Polymorphic light eruption (PMLE) is a skin rash that can happen when you go out in the sun.
What is it?
Polymorphic light eruption (PMLE) is a particular type of rash that occurs as a reaction to sunlight on the skin. The name comes from polymorphic eruption, which means a rash that has many forms.
When does it happen?
Polymorphic light eruption (PMLE) is most likely to occur in spring or early summer when your skin is not used to sunshine, or perhaps when you go on holiday to a sunny place. It can keep coming back as your skin gets used to the sun but is usually less severe each time it appears and it gets better more quickly.
Who gets it?
Polymorphic light eruption (PMLE) mostly affects people aged 20-40 years. It is more common in women. It probably affects around 1 in 10 European women.

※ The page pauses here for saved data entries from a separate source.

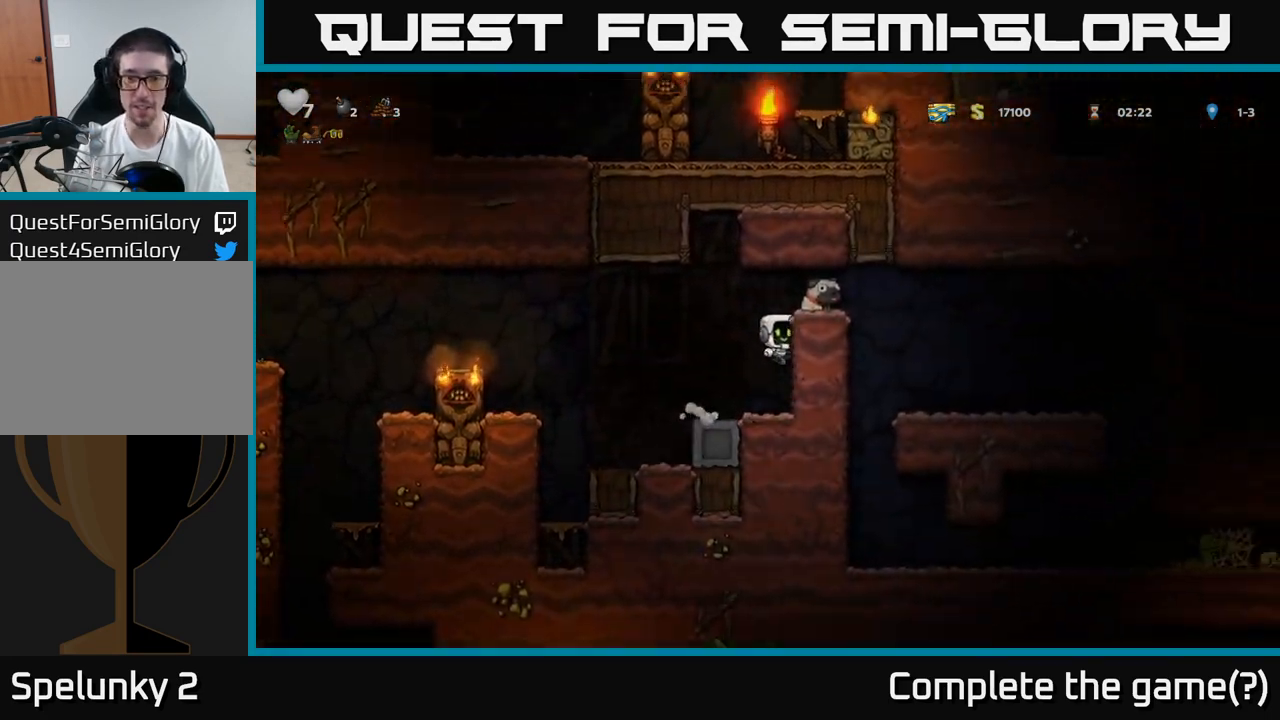
{"dt_ms": 500, "buttons": [], "left_stick": "up-left"}
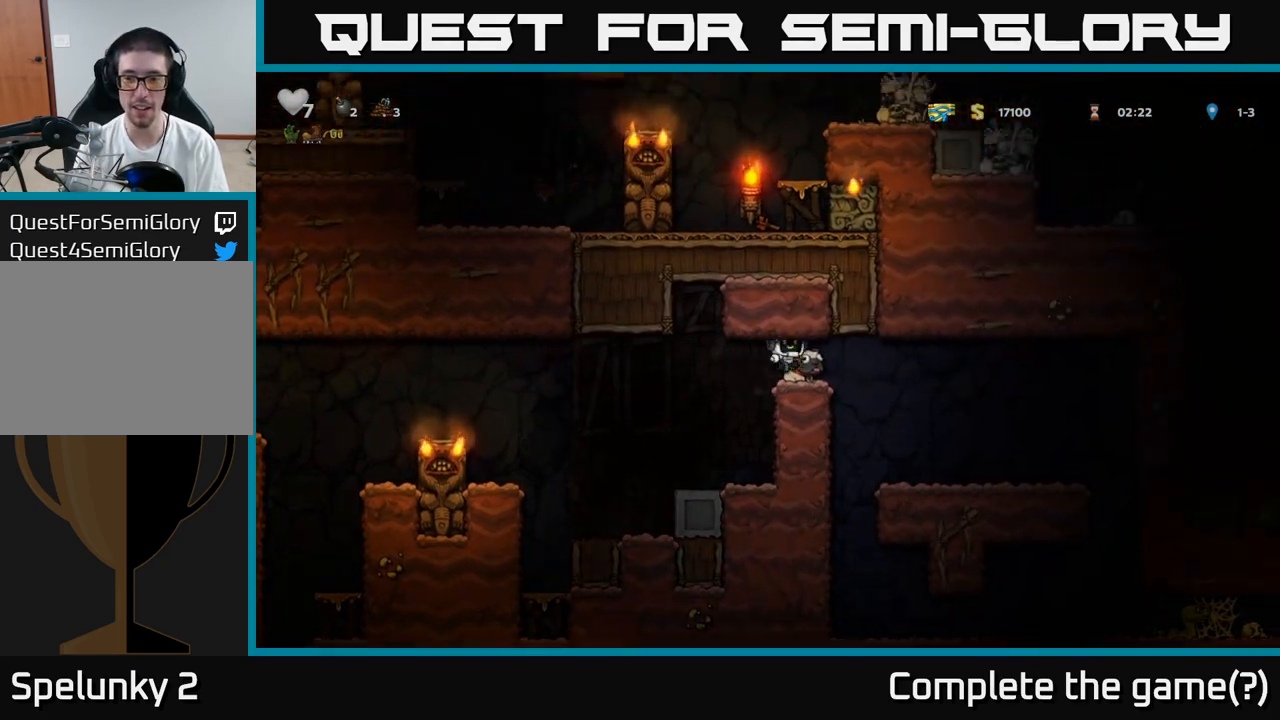
{"dt_ms": 1000, "buttons": [], "left_stick": "center"}
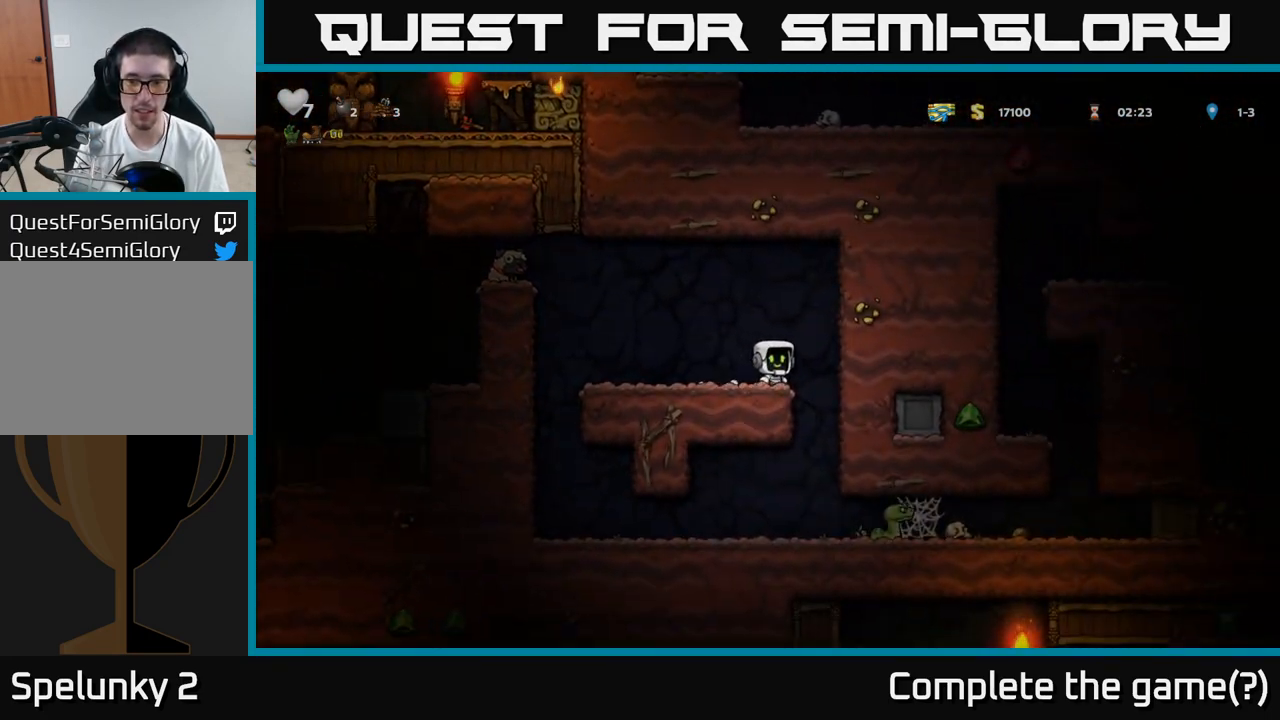
{"dt_ms": 500, "buttons": ["X"], "left_stick": "center", "events": [[117, "left_stick", "right"], [300, "left_stick", "center"], [450, "X", "down"]]}
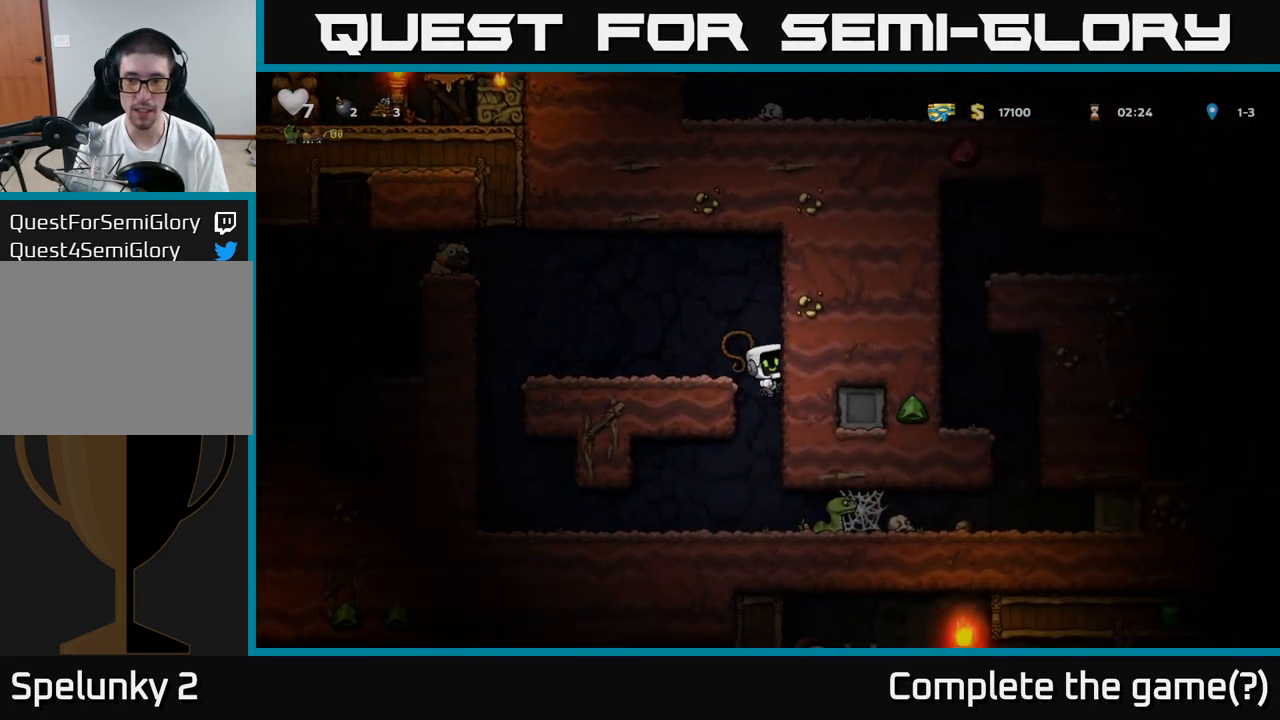
{"dt_ms": 500, "buttons": [], "left_stick": "center", "events": [[150, "X", "up"]]}
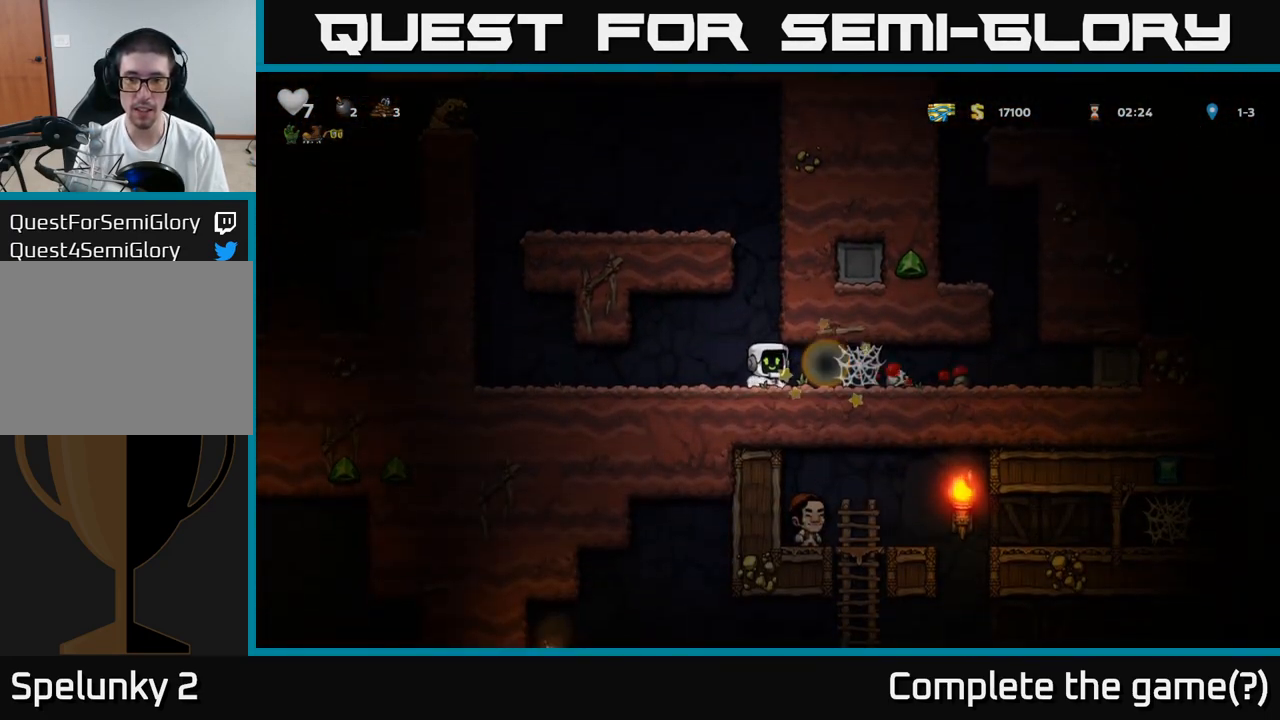
{"dt_ms": 500, "buttons": [], "left_stick": "right", "events": [[100, "left_stick", "right"], [250, "A", "down"], [350, "A", "up"], [417, "A", "down"], [500, "A", "up"]]}
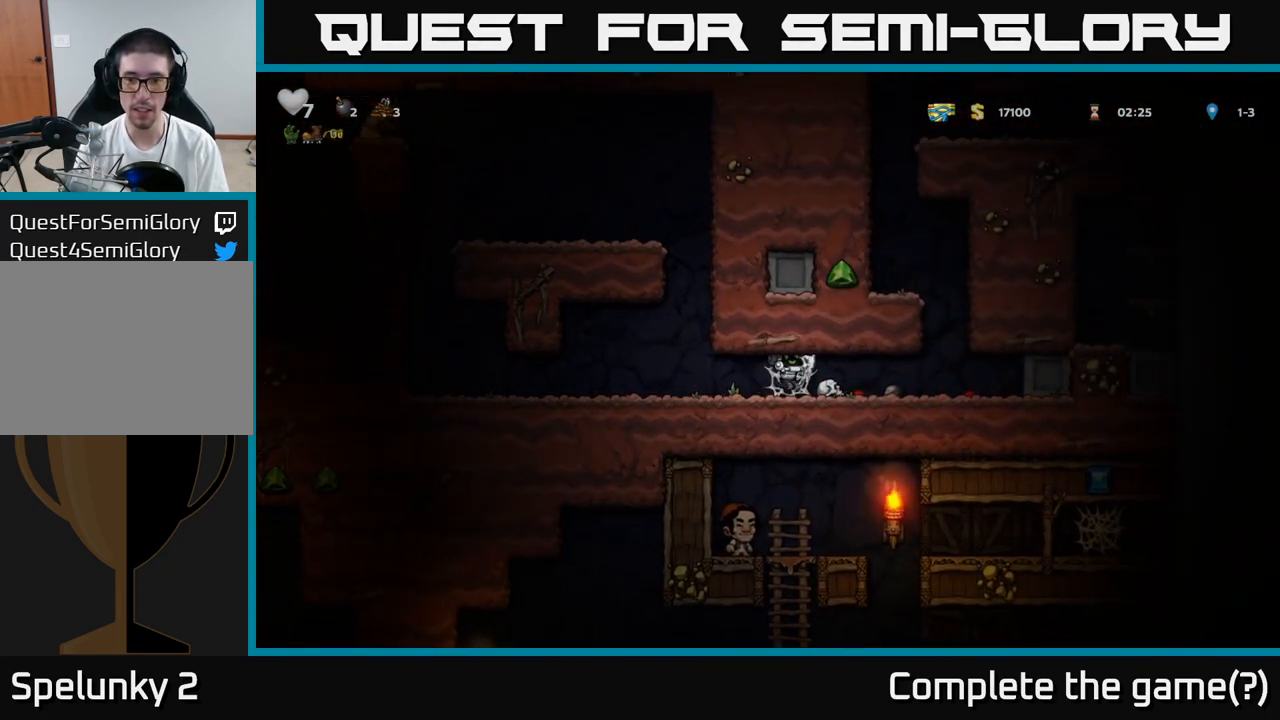
{"dt_ms": 500, "buttons": [], "left_stick": "right", "events": [[83, "A", "down"], [150, "A", "up"], [233, "A", "down"], [333, "A", "up"]]}
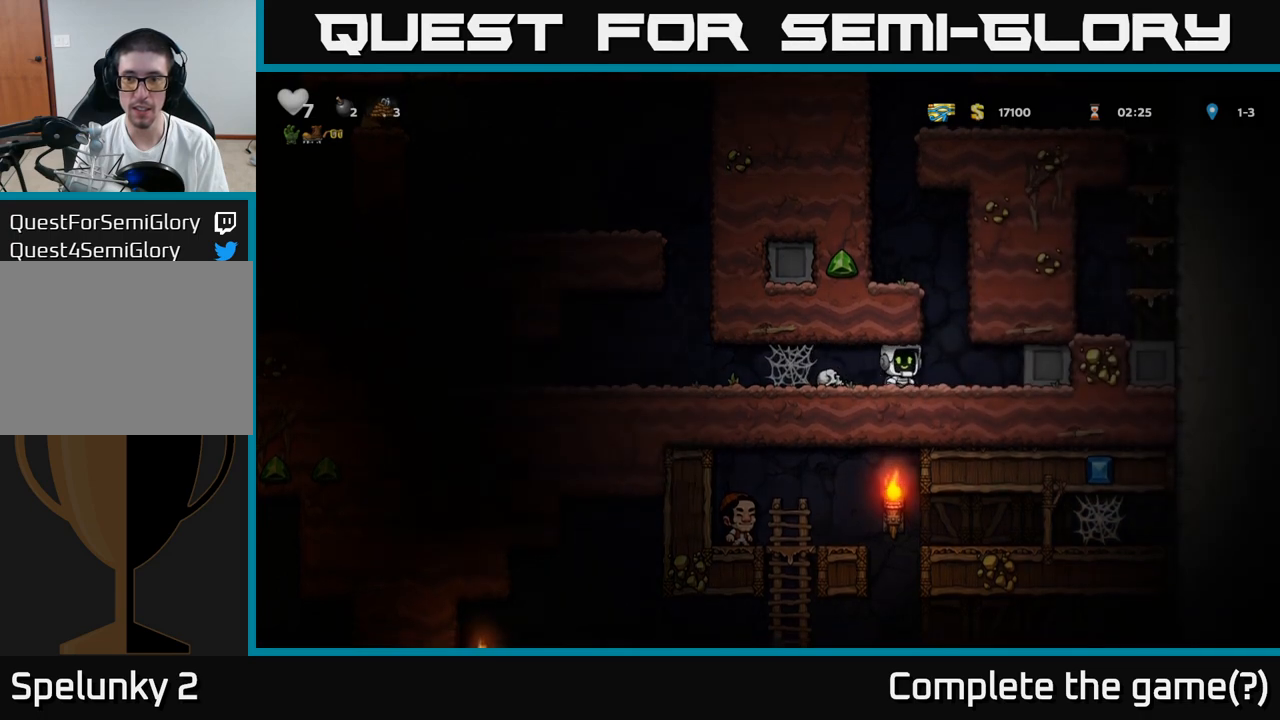
{"dt_ms": 500, "buttons": [], "left_stick": "center", "events": [[83, "A", "down"], [117, "left_stick", "left"], [350, "A", "up"], [450, "left_stick", "center"]]}
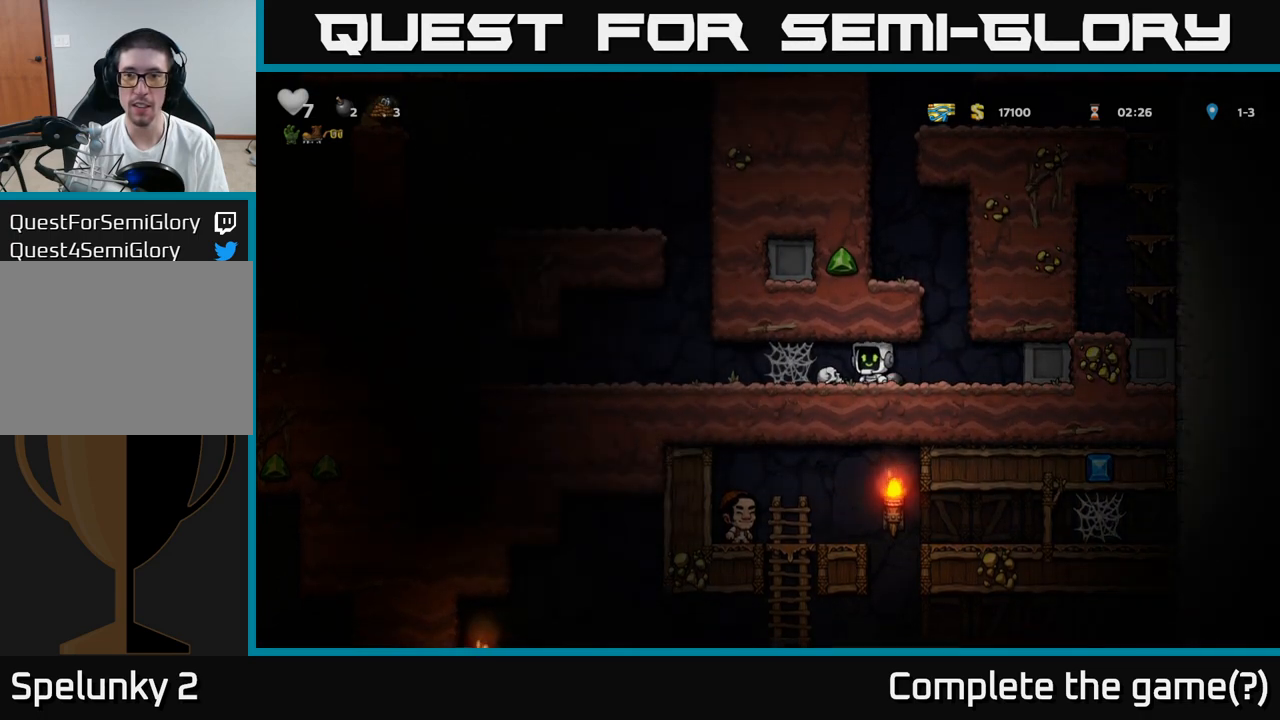
{"dt_ms": 500, "buttons": [], "left_stick": "center"}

It doesn't only occur in people with pale skin; it can also occur in people with darker skin.
The problem is more common in countries with temperate climates - that is, neither hot like the tropics nor cold. Northern Europe and much of North America have temperate climates.
Will it ever go away?
Some people get polymorphic light eruption (PMLE) each year. It starts each spring with a rash that lasts for up to a week, and then comes back if you go out in the sun again. But it usually is less severe each time it comes back.
Sometimes it will stop of its own accord but many women who are affected by it find that it doesn't come back after the menopause.
The picture shows a typical rash of PMLE, although it can vary from person to person.
Further reading and references
Polymorphic Light Eruption; DermNet NZ
Fesq H, Ring J, Abeck D; Management of polymorphous light eruption : clinical course, pathogenesis, diagnosis and intervention. Am J Clin Dermatol. 20034(6):399-406.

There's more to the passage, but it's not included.